Each driver is only allowed 25 liters of gasoline per day and those trying to leave face hours and hours of traffic.
Some told me that they ran out of fuel halfway.
Many are fleeing to the quieter provinces of the North, Mazandarán and Gilán.
A trip that normally takes three to four hours from Tehran has taken some more than twelve drivers in recent days.
Image source, Getty Images
“These days we have been checking traffic in the hope of going out at least congestion. But in the end, we are still trapped in traffic,” says another resident.
“It is unbearable heat and, with the shortage of fuel, no one can use the air conditioning. Some cars were damaged or ran out of the way. In all gas stations there are kilometer tails.”
And those who get to their destination face a new series of challenges: there are not enough places to rent.
Food prices have shot. Taxis charges scandalous rates to transport people.
Image source, MINA / Getty Images
Do you just mean “we said” once they kill us?
Many Iranians feel dragged overnight to a war they never chose, after decades of oppression.
“Neither Benjamin Netanyahu (Israeli Prime Minister) nor Israel nor the Islamic Republic, care about us,” a Tehran man who decided to stay told BBC.

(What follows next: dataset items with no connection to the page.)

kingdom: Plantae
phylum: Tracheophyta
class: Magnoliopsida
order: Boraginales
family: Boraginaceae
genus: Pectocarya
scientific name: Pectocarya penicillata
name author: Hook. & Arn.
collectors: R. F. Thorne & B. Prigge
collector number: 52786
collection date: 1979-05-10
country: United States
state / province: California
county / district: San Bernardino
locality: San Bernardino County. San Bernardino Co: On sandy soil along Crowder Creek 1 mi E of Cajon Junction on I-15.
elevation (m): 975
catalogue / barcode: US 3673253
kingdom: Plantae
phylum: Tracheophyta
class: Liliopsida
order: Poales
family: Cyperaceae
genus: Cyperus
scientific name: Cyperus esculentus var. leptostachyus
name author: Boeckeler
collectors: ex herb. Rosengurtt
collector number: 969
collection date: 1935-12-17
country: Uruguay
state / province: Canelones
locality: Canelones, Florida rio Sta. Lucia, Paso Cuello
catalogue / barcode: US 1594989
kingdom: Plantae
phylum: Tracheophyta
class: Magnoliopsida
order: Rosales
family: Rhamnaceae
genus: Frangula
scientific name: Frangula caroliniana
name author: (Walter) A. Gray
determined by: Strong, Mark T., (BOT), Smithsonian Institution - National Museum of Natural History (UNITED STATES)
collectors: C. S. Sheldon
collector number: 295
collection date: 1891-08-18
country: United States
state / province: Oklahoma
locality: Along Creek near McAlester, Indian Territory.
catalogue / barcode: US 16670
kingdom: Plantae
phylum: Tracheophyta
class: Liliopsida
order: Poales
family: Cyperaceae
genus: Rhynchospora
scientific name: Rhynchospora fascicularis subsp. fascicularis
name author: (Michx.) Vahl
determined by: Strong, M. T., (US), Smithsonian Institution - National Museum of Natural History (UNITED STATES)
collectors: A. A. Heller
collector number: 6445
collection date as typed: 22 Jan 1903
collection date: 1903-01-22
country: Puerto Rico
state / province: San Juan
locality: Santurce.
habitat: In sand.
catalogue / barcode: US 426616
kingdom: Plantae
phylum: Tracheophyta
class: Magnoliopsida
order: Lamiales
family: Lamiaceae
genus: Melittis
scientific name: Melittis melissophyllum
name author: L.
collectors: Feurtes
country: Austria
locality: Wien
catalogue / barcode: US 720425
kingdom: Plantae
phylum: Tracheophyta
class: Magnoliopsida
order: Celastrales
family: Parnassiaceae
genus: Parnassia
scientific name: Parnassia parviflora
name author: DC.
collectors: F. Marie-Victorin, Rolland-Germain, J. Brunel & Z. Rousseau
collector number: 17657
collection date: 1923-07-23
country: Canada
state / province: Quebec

“We are trapped between a brutal regime that does not care about their people and those who bombard us with missiles,” another woman told us.
She believes that the evacuation order of the US president was simply a pretext to justify the civil casualties.
I had a message for Donald Trump:
“What do you mean with evacuating Tehran, while you are sitting on the other side of the world? Do you just mean” we said “once they kill us?